*WHAT THE TASK REQUIRES*
Set down exactly, and only, the lines from the one with "right hip: (172, 446)" to the final line of the entries, both included.

*THE DATA*
+===+
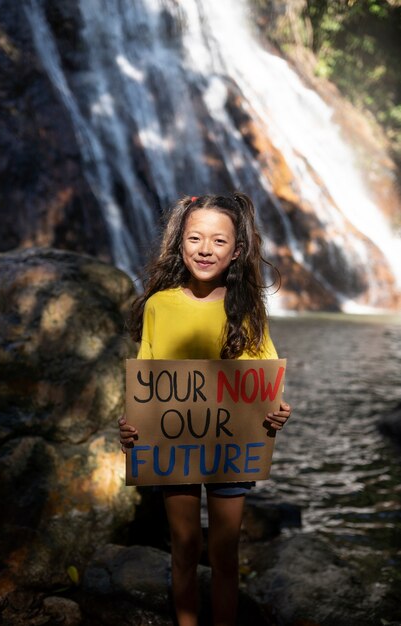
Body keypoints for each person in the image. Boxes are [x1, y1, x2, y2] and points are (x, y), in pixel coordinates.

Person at [119, 193, 292, 626]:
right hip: (172, 446)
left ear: (237, 251)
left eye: (218, 241)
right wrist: (130, 426)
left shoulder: (248, 309)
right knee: (183, 546)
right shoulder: (159, 305)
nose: (205, 248)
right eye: (194, 238)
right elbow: (147, 379)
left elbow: (264, 380)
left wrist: (276, 412)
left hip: (231, 450)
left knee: (224, 551)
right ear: (179, 244)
+===+
*FINISHED TASK*
right hip: (172, 446)
left ear: (237, 251)
left eye: (218, 241)
right wrist: (130, 426)
left shoulder: (248, 309)
right knee: (183, 546)
right shoulder: (159, 305)
nose: (205, 248)
right eye: (194, 238)
right elbow: (147, 379)
left elbow: (264, 380)
left wrist: (276, 412)
left hip: (231, 450)
left knee: (224, 551)
right ear: (179, 244)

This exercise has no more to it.